Want to know more about silent travel and why it’s becoming so popular? Read on for everything you need to know before booking that next holiday.

What is Silent Travel?

Silent travel is also known as silent vacation or silent tourism. Our daily lives are filled with noise and distractions, so more travellers are opting for vacations where they can truly disengage and disconnect from it all — including their own need to vocalize thoughts and opinions.

To do so, many travellers are booking silent wellness retreats, adding silent nature walks or forest walks into vacation itineraries, or even booking all-inclusive getaways where you can talk, but you need to check your devices at the door.

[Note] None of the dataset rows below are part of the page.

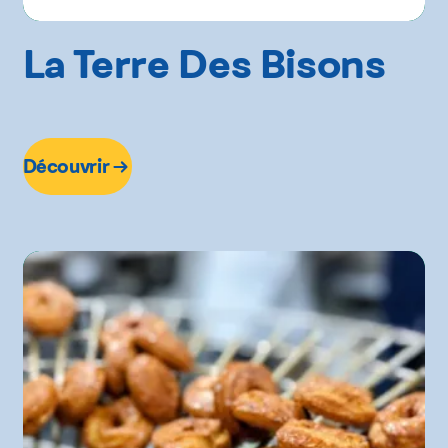
La Terre Des Bisons
Découvrir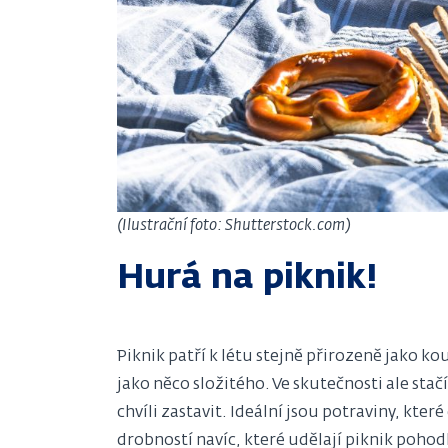
(Ilustrační foto: Shutterstock.com)
Hurá na piknik!
Piknik patří k létu stejně přirozeně jako k
jako něco složitého. Ve skutečnosti ale st
chvíli zastavit. Ideální jsou potraviny, které
drobností navíc, které udělají piknik pohod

How long and how intense these retreats are varies. Silent walks are a good starting point and are popular with the TikTok crowd, while those contemplating their life choices or needing a spiritual escape may look at an extended stay somewhere.

Silent travel often has an environmental component, where you focus on your surroundings to assess and appreciate your connection to the earth.

Related: Pop-Up Hotels: The Future of Luxe Travel Accommodations in 2023 and Beyond

Where Did Silent Travel Start?

Silent travel has ancient roots in the Buddhist practice of Vipassana, which translates to “seeing things as they really are.” One of Vipassana’s most famous pop culture references is in Elizabeth Gilbert’s memoir Eat, Pray, Love, (also a 2010 movie starring Julia Roberts). There is also a similar Hindu practice.


Condé Nast points out that one of the risks of these spiritual practices becoming trendy is that they can veer into cultural appropriation territory if they’re trivialized or if certain practices are cherry-picked for a gimmicky vacay. In other words, doing your research before you go is essential.

These days, there are silent yoga retreats, silent nature adventures, silent meditation retreats, and a gamut of other options.

Related: A Travel Lover’s Guide to Decorating With Souvenirs

What Are the Benefits of Silent Travel?

Noise pollution can cause many problems, including stress and stress-related illness, high blood pressure, hearing loss, sleep disruption, and lower productivity. And while we may think of noise pollution as being outside the home, it occurs within it as well. Think of all the screens you and your family have access to. Add in appliances, fans, external noises making their way inside, pets, and a plethora of other things, and our homes can get noisy.

Meanwhile, there are plenty of positive benefits from silence and silent travel. Various research has shown that silence can help lower blood pressure, improve concentration and focus, calm racing thoughts, stimulate brain growth, reduce cortisol, boost creativity, help improve insomnia, and encourage overall mindfulness.

Now, who doesn’t want to go on a vacation that can potentially deliver all of those fantastic benefits?

Related: Canadian Travel Trends on Airbnb

What If You Can’t Afford Silent Travel?

Although a vacation or retreat sounds great, not everyone is in the financial position to take advantage of such getaways. The good news is you can try to get in touch with your inner thoughts at home, too. Incorporate silent meditation or journalling into your daily life, or take a nature walk and leave your AirPods at home. If your family tends to be loud and busy, consider adding quiet reading time or colouring to the schedule. So long as you’re taking time to reflect and look within, silence can be enjoyed just as much at home as it is abroad.